The Federal Government has not yet put forward a proposal to raise the Goods and Services Tax.

But the Federal Labor Party has vowed to oppose any increase and that is now creating internal divisions.

Political reporter Tom Iggulden has more from Canberra.

TOM IGGULDEN: On a dreary Canberra morning, the airport was bustling with politicians, like South Australian Labor front Bencher Penny Wong returning to Parliament, from their long winter break.

PENNY WONG: It's good to be back in Canberra glad to see the weather is as welcoming as always.

TOM IGGULDEN: On the weekend, South Australian Labor Premier Jay Weatherill reiterated his call for an increase in the GST, while criticising what he described as an incoherent plan from Federal Labor to fill a gap in school funding for states.

PENNY WONG: Jay is doing what you would anticipate a Labor Premier to do is which is to argue for more funding for health and more funding for education.

TOM IGGULDEN: Others in Labor are less forgiving.

Opposition defence spokesman Stephen Conroy is challenging Mr Weatherill to call a state election on the GST, despite the state having fixed parliamentary terms.

STEPHEN CONROY: Jay Weatherill went to the last election in South Australia campaigning against a GST. He said he would never support an increase in the GST.

SUPPLIED DATA:
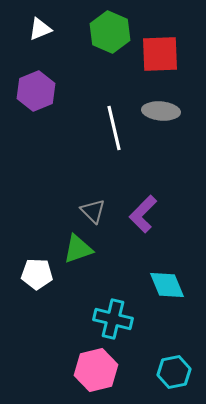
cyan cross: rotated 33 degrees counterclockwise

GIVEN INSTRUCTION: Reproduce the transcript from "TOM IGGULDEN: Others" to "in the GST.", inclusive, and substitute "sympathetic" for "forgiving". The data above has no connection to the transcript.

REPLY TO THE EXERCISE:
TOM IGGULDEN: Others in Labor are less sympathetic.

Opposition defence spokesman Stephen Conroy is challenging Mr Weatherill to call a state election on the GST, despite the state having fixed parliamentary terms.

STEPHEN CONROY: Jay Weatherill went to the last election in South Australia campaigning against a GST. He said he would never support an increase in the GST.